Art. 1.464 – Tem o credor direito a verificar o estado do veículo empenhado, inspecionando-o onde se achar, por si ou por pessoa que credenciar.
Lei 10.406/2002 – Acesso em 02/03/2026
O Artigo 1.464 do Código Civil de 2002 confere ao credor pignoratício um importante direito acessório à garantia real: a prerrogativa de verificar o estado do veículo empenhado. Este dispositivo se insere no contexto do penhor, uma das modalidades de garantia real sobre bens móveis, e visa proteger o interesse do credor na manutenção da integridade do bem que assegura o cumprimento da obrigação principal. A faculdade de inspeção pode ser exercida pessoalmente pelo credor ou por meio de um procurador devidamente credenciado, reforçando a diligência na conservação do objeto da garantia.
A previsão legal de inspeção do veículo empenhado é crucial para a segurança jurídica das operações de crédito que envolvem penhor. Ela permite ao credor monitorar eventuais deteriorações, desvalorizações ou mesmo a ocultação do bem, que poderiam comprometer a eficácia da garantia. A doutrina majoritária entende que este direito decorre do princípio da conservação da garantia, essencial para a higidez do sistema de crédito. A jurisprudência, por sua vez, tem validado a aplicação deste artigo, inclusive em situações que antecedem a execução, como medida preventiva.
Na prática advocatícia, este artigo oferece subsídios para a atuação preventiva e contenciosa. Advogados de credores podem orientar seus clientes a exercerem regularmente este direito, documentando as inspeções para futuras comprovações. Em casos de recusa do devedor em permitir a verificação, o credor pode buscar medidas judiciais, como a ação de exibição de coisa, para assegurar o cumprimento do dispositivo.
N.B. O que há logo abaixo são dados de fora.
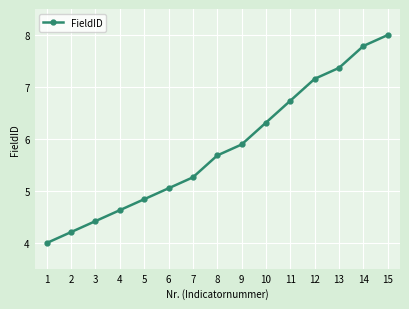

What is the sum of the values at 15 and 4?

12.6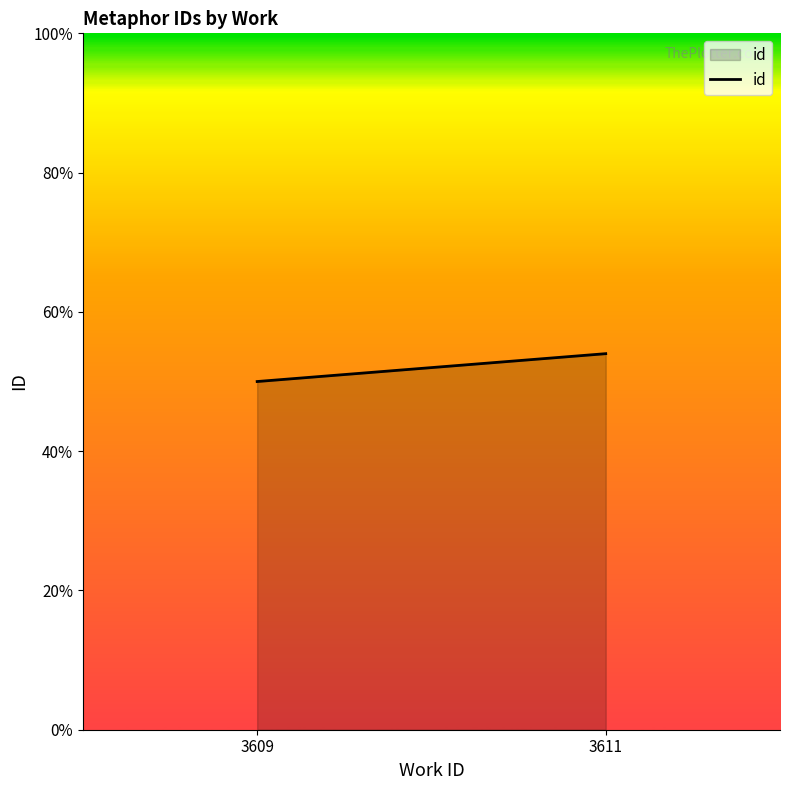

Between 3611 and 3609, which is larger?

3611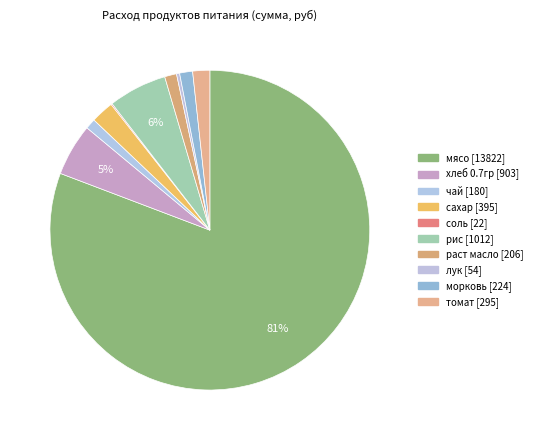

To the nearest percent, what is the difference between the хлеб 0.7гр and чай slice percentages?

4%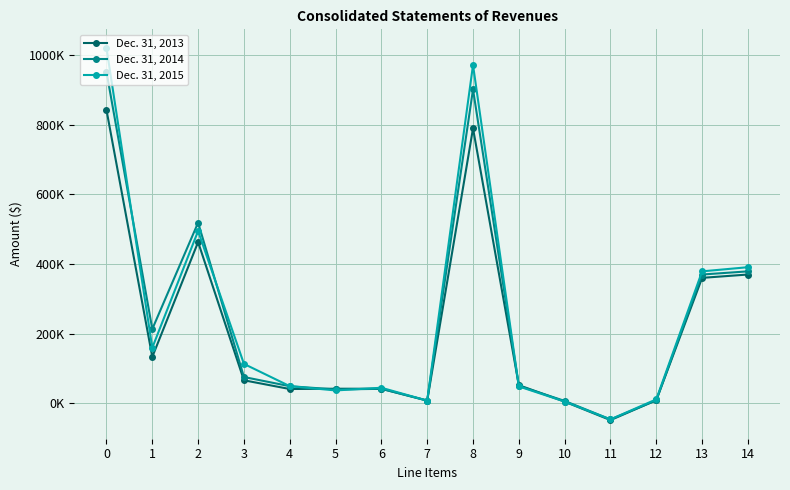

What is the value of the Dec. 31, 2014 point at the 9th from the left?

901051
Conforme análises realizadas pelo sistema de inteligência artificial jurídica Redizz, que mapeia a legislação brasileira, a correta aplicação e interpretação deste artigo são fundamentais para mitigar riscos em operações de penhor, especialmente em um cenário de crescente judicialização das relações contratuais.
É importante ressaltar que, embora o artigo mencione especificamente ‘veículo’, a interpretação extensiva pode ser aplicada a outros bens móveis sujeitos a penhor, desde que a natureza do bem permita a verificação de seu estado. A discussão prática reside na delimitação dos limites dessa inspeção, que não pode configurar turbação da posse do devedor, mas sim uma diligência razoável para a proteção do crédito. A ponderação entre o direito do credor e a posse do devedor é um ponto sensível que exige análise casuística.